PROVIDED PASSAGE>
▬▬▬▬▬▬▬▬▬▬

# Performance of Brushed Stock Motors



## dhiracing (Jul 19, 2005)

In general ...

What is the effect on runtime if :
- Using a stiffer motor spring on positive when compared to negative;
- Using a stiffer motor spring on negative when compared to positive;

Besides runtime, what are benefits are derived from above combinations?

Thanks,
Mark


----------



## rctazmanmc (Oct 8, 2001)

I think in general that lighter springs will equate to longer run times due to less friction/heat on the com, but produces less torque and higher rpms.

Heavy springs will generate more friction/heat but produces more torque and less rpm.

What type racing are you doing? I run lighter springs for 1/12 stock, but heaviers for 1/10 tc and 1/10 stock truck.

Hope this helps a little.

Also lots of information on this and other websites for this. I think hank has some of Big Jims motor information on this site.

mc


----------



## dhiracing (Jul 19, 2005)

I am trying to fine tune a 21 turn corally sealed stock motor for 10 mins racing with 3000 batteries, always using a 1:10 touring car. These are the current rules for the beginners class in Malta.

I read a lot of info and I might say that some details are really confusing. There are people who say lighter springs give more revs, whilst others exactly the opposite. The more I read, the more I find contradictory matters ...

Where can I read more? hehe ;-)


----------



## tfrahm (Nov 14, 1998)

The best answer to your question is a long one, but I'll try to give you a condensed version...

The earlier post is generally correct..

Where I see people make a mistake is in going too far or not considering their racing conditions... "Lighter" or "stiffer" are relative terms, and not absolutes... 4-cell 12th scale can use very light springs because of the lower voltage, lower amp draw, and the need for 8 minute runtime efficiency. 4-cell Oval needs "stiffer" springs because the amp draw is much higher (only 4 minute races) and power overrides the need for efficiency. 6-cell racing produces higher RPM than 4-cell, so there is a greater demand for "stiffer" springs to minimize brush bounce (and the harm it does to the motor).. Etc., etc....

▬▬▬▬▬▬▬▬▬▬

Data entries
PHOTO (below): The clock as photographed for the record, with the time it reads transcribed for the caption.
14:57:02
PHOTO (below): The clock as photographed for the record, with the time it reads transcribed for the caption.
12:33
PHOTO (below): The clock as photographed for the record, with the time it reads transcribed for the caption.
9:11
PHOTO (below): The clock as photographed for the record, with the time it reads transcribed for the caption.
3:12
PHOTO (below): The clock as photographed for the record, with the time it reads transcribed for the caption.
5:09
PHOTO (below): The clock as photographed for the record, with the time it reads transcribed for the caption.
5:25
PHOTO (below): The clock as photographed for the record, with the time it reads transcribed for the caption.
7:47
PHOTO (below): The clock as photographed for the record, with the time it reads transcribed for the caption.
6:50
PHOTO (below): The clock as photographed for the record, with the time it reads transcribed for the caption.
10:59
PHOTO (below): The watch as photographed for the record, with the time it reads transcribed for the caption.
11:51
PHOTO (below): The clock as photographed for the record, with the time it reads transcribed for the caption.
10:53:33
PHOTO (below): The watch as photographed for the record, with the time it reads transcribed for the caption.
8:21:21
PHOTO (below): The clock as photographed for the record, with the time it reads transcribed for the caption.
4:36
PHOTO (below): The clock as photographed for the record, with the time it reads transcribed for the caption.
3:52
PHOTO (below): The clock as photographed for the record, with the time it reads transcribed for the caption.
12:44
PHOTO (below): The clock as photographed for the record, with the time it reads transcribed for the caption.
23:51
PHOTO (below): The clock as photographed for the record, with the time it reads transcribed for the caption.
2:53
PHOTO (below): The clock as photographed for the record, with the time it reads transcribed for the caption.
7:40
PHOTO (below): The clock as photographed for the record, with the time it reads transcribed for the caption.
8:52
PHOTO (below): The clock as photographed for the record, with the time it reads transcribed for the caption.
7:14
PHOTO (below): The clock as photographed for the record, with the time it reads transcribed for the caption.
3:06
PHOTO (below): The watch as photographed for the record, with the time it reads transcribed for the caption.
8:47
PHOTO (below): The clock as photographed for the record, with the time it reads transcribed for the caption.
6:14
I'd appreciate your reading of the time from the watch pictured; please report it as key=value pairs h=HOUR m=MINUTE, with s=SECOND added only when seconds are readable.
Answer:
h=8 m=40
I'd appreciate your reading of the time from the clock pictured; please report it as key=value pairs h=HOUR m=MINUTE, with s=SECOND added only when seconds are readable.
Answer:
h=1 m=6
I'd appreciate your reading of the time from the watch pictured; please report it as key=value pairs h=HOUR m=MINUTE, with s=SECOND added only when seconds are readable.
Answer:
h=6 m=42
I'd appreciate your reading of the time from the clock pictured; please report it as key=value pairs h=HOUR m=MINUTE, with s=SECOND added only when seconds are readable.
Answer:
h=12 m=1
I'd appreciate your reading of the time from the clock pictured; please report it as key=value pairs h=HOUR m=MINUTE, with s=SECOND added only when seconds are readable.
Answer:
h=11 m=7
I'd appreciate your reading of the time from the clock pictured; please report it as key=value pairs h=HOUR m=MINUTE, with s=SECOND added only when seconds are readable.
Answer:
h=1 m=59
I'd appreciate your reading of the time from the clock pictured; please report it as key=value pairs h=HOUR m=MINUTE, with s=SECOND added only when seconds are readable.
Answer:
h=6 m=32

▬▬▬▬▬▬▬▬▬▬

WRITTEN TASK> Please continue the thread on brushed stock motor springs, starting right after its last sentence. Nothing in the rows is needed for this.

EXERCISE OUTPUT>
If there were no friction between the brushes and the comm, stiff brushes would always be better, as they would eliminate brush bounce, but there IS friction... The brushes are passing the current to the armature, but they are also like brake shoes, creating drag and friction in the process... You have to balance all the factors...

A super smooth racing surface allows lighter springs because there is less vibration, etc... Offroad requires stiffer springs because the vehicle really bounces around, and you MUST hold those brushes on the comm...

For your application, the normal spring setup using EPIC style springs would be Red +, Green - ... Both are in the general "medium" category , with the Red being "medium-heavy" and the green being "light-medium" (based on "fiddlestick" measurements). You need to stay as soft enough to get 10 minute runtimes, but that same long runtime and 6-cells means you cannot go too soft... 

Sorry I can't be more specific -- I've never worked on a 21 turn Corally motor, so...?


----------



## me21 (Nov 7, 2003)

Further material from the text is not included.